Voici, amie, sur la table de sapin blanc
Qu’égaie un pot rustique de roses et de lis,
La jatte pleine de lait et la miche de pain bis
Et la corbeille toute lourde d’amandes et de cerises
Où notre faim mordra bientôt à pleines dents.
C’est l’heure gaie du repas où nous nous volons, comme des enfants,
De bouche à bouche, de bons baisers avec les fruits,
Et c’est l’heure grave du silence des alouettes
Où les cloches, de bourg à bourg, sonnent ensemble midi.
Viens ! J’entends dans la chambre haute ton rire de fillette
Répondre au roucoulement tendre des tourterelles
Qui se rengorgent de désir dans leur cage d’osier.
Viens ! nous nous aimons et la saison est belle.
La porte s’est ouverte sans bruit sur le jardin
Où l’on entend, de corolle à corolle, bruire les abeilles
Comme des âmes butinant le miel béni du Bien.
Une bergeronnette chante sous les capucines vermeilles,
Aiguë et douce, la joie des jours dans les futaies
Et la paix des nuits, au nid, de soleil à soleil ;
Des fleurs, je crois, vont éclore en nos cœurs,
Et nos paroles seront des oiseaux de bonheur
Qui crieront à plein vol la gloire de cet été.

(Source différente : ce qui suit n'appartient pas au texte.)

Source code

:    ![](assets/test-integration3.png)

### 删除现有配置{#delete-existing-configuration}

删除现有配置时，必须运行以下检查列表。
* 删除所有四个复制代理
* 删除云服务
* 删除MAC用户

Je fermerai légèrement les volets verts
Pour que le soleil où la poussière s’irise
Ne blesse pas tes yeux, amie sage
Dont le regard me fait rêver à toute la mer !
La mer ! L’entends-tu par-delà le village
Et ses toits roses qui fument, et l’église grise,
Tonner, monotone comme un ancien remords,
Sur la plage où, l’hiver, s’échouèrent tant de morts ?
Mais non ! Nous avons oublié jusqu’au nom de l’hiver,
Ô mon amie aimée qui a tant souffert
Avant d’apprendre à rire dans l’asile de mes bras,
Et à laisser, au long des heures, danser tes pas !
Oh ! tes pieds dans l’escalier, et le bruit de ta robe,
Et cette chanson fleurie au bord de tes lèvres,
Et soudain la porte qui cède, ton geste qui se dérobe,
Et ton baiser livré dans une si jolie fièvre !
Amie, je veux oublier que l’on pleure sur la route
Et que les cloches tout à l’heure sonneront, graves, le glas
Pour une âme qui peut-être n’est pas encore absoute.
Je veux ravir au temps cette minute de bonheur
Et croire que toute la terre est heureuse comme nous.
Viens donc, puisque midi sonne parmi les fleurs,
T’attarder, en faisant ta voix lente et tes regards doux,
À cette table aussi sainte que celle où jadis
Jésus se donna aux hommes.
Avec des roses et des lis,
Voici la jatte de lait et la miche de pain bis
Et la corbeille toute lourde d’amandes et de cerises.